> [EXTRACT TO READ]
········
If you're a video person, I lay it all out in the video below. If reading is more your thing, skip the video and hop straight to the transcript below!

Hey everybody, Bill Stainton here with Turning Creativity into Money™, and today I want to tackle one of the big questions—and the question is this: What's the secret to coming up with a great idea?

You know, don't you want to be that person—don't we all want to be that person—wouldn't that be cool to be the person that comes up with, like, the really great idea? Solar power, Netflix, potato chips that stack in a can? Wouldn't that be cool?

Okay, so what's the secret to that? What's the secret to coming up with a great idea?

Well, it turns out that the answer—like like so many things in life—is actually deceptively simple, and here it is.

The secret to coming up with a great idea is coming up with a lot of ideas!

I told you it was simple.

I'll give you an example. Uh, you may know this, but for 15 years I was the executive producer of the longest running, highest rated locally produced comedy TV show in the country. It was called Almost Live!, and we had a segment on Almost Live! called The Late Report. It was our fake newscast, it was kind of, it was our version of SNL's Weekend Update. And on every Late Report, every Late Report consisted of roughly eight jokes, okay? So keep that in mind. Eight jokes a week.

Well, depending on the year, I could have anywhere from eight to ten writers working with me, each of whom, every week, submitted roughly 20 jokes for The Late Report. So let's say we had 10 writers, each submitting 20 jokes—that's, carry the 3 and—200 jokes! We got 200 jokes out of which we used how many? Very good, you were paying attention. Eight. Eight out of two hundred. That's four percent, and I know that because I checked it on the calculator on my iPhone. Four percent! That means we rejected 96 percent of the jokes submitted.
········
> [COLLECTED MATERIAL]
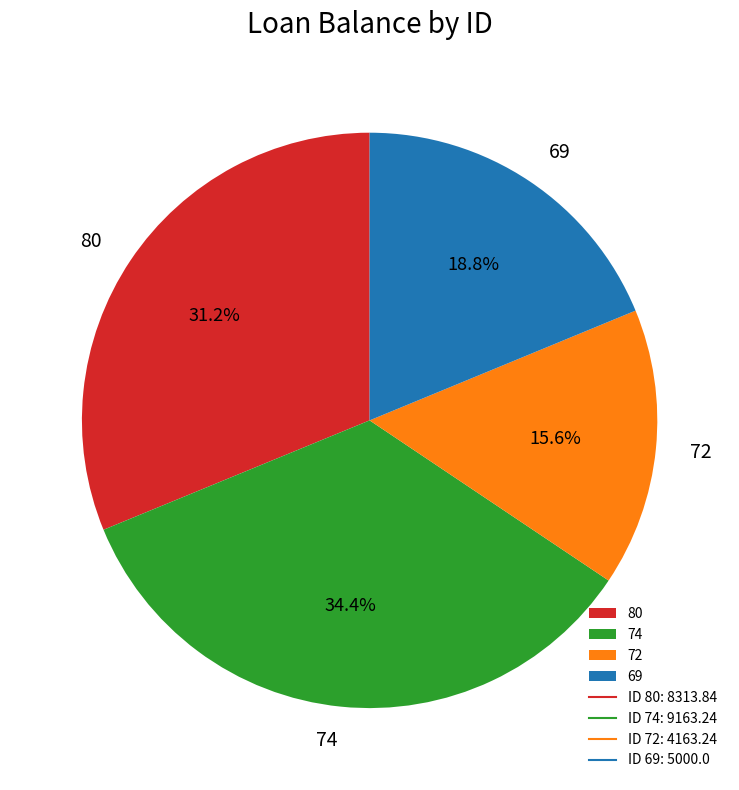

Is it true that 80 is 16% of the pie?

False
········
> [EXERCISE SET]
**A.** Answer these questions about the transcript on coming up with great ideas:
(i) What does the speaker say is the secret to coming up with a great idea?
(ii) For how many years was the speaker the executive producer of Almost Live!?
(iii) What percentage of the jokes submitted for The Late Report were rejected?
**B.** Carry on the transcript on coming up with great ideas, picking up after its final sentence.

> [PER-TASK OUTPUTS]
**A.**
(i) Coming up with a lot of ideas.
(ii) 15 years.
(iii) 96 percent.

**B.**
Now keep in mind these jokes were submitted by Emmy Award-winning comedy writers, and we rejected 96 percent of them! Now some of you—the cruel ones—might say well that's a 96 percent failure rate. Well, technically, yeah, it is. But think of it this way: if you have 10 award-winning comedy writers each submitting 20 jokes out of which you only need one, the odds of one of those 20 being great are pretty good.

Now let's assume that we had eight writers and needed eight jokes, and each writer only submitted one joke. No matter what their credentials, the odds of each one of those jokes being great—kind of slim, right? If you only come up with the one idea the odds of it being great—kind of slim. You come up with 20 ideas, the odds of one of them being great increase quite a bit, right?

So the next time you're looking for a great idea—maybe you've got a challenge, maybe you've got an opportunity, maybe it's in your personal life, maybe it's in your professional life—the next time you're looking for an idea for either you personally or with your team, don't just stop at one answer.

See that's what happens with so many people. They think, "Well, we need an idea. Oh, got one!" And then you jump from that from, "Got one!" to "Therefore, it must be the right one, it must be great!" No. Take it from me and my Emmy Award-winning writers: the secret to getting that one great idea is to come up with a lot of ideas. Don't stop at the first idea, don't stop at the second, don't stop at the fifth! Come up with 20 or more—and then pick the great one.

I'm Bill Stainton, I'll see you next time when I help you to Turn Creativity into Money™.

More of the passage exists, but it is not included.